5. Choose "MyExCompanyName" from the Login window (no password required).

6. System Preferences -> Users & Groups

7. Click the lock, no password should be required.

8. Select pipti account from left hand side, click on "minus" symbol on bottom left, select "Delete the home folder," and click "Delete User."

Done! This leaves any company software packages installed, but deletes your home directly entirely -- leaving behind a brand-new user account for your IT staff to start from.

*One note -- check to make sure you didn't leave any files in the root directory of your hard drive; double-click on your Macintosh HD, where you should only see four directories, nothing else (Applications, Library, System, Users). Also, drag Chrome to the trash and empty the trash.
posted by liquado at 12:12 PM on January 5, 2017 [1 favorite]
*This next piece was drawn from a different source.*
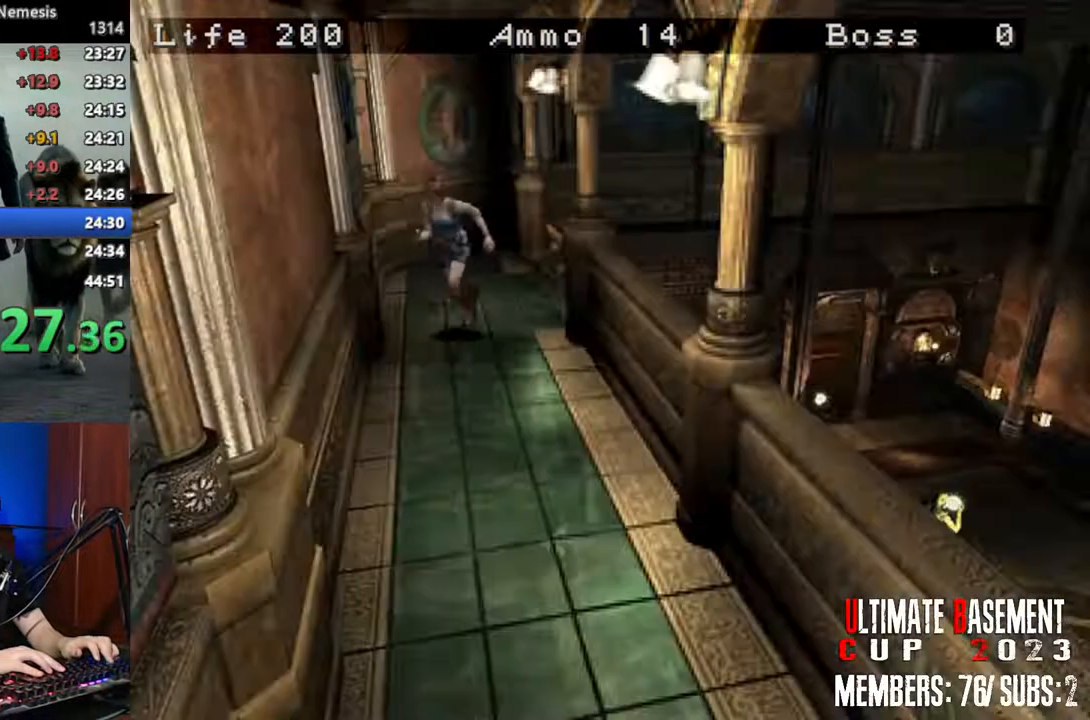
{"keys": ["shift", "w"], "events": [[250, "a", "up"]]}
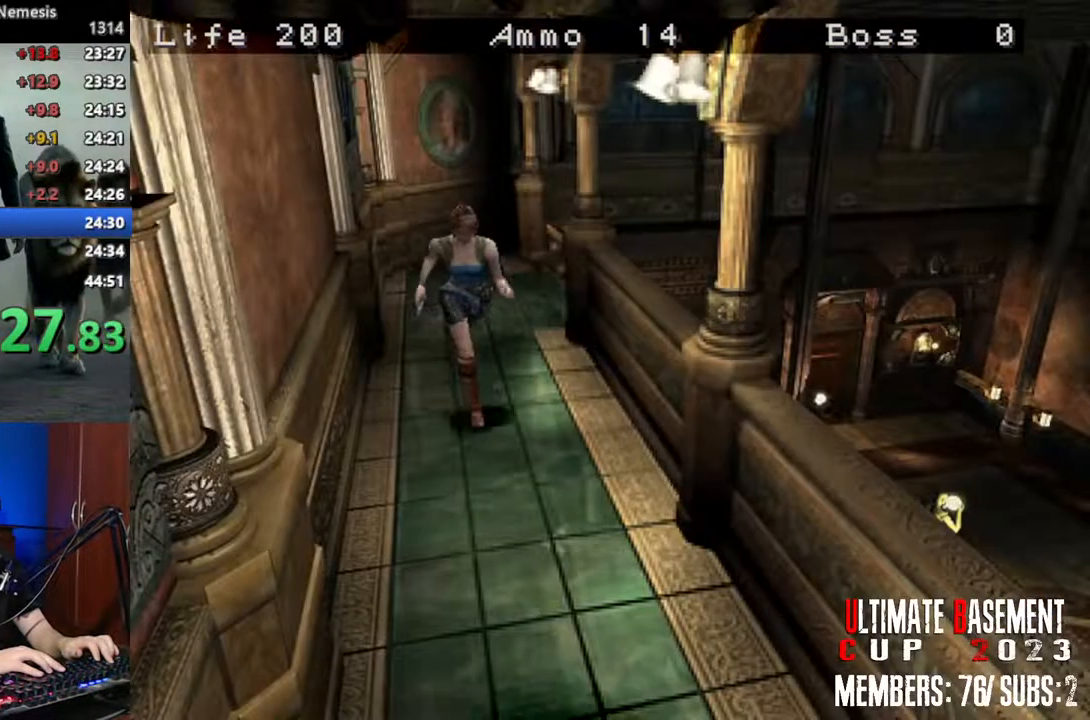
{"keys": ["shift", "w"], "events": []}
The most expedient solution is to simply enable FileVault and let the drive encrypt itself. Then ensure that the Guest account is disabled and all other accounts have good passwords (since any of them can unlock the drive).

There is no step 3. Your disk is effectively erased to anyone who doesn't know the password. (Fun fact: The "wipe this computer remotely" thing in iCloud doesn't actually erase the disk -- it just throws away the master disk key.)

If you already have FileVault enabled and a good password and no Guest account and you're not logging into a remote user account (like a Windows domain), you're already set.

You should probably avoid DBAN, it might erase the OS X recovery volume as well.
posted by neckro23 at 2:34 PM on January 5, 2017


As liquado says, make a new admin account, log out of your real account, log into new admin account, delete your real account. It's that easy.
posted by w0mbat at 2:40 PM on January 5, 2017 [1 favorite]


Response by poster: How do I know if I have Filevault enabled? (I do use a password to log on when the computer first boots up.)
posted by pipti at 3:50 AM on January 6, 2017


How do I know if I have Filevault enabled?

System Preferences > Security & Privacy > Filevault

It will say if it is turned on or off.
posted by w0mbat at 10:33 AM on January 6, 2017


Response by poster: Thanks everyone for your good advice. I ended up deleting the hard drive and re-installing the OS.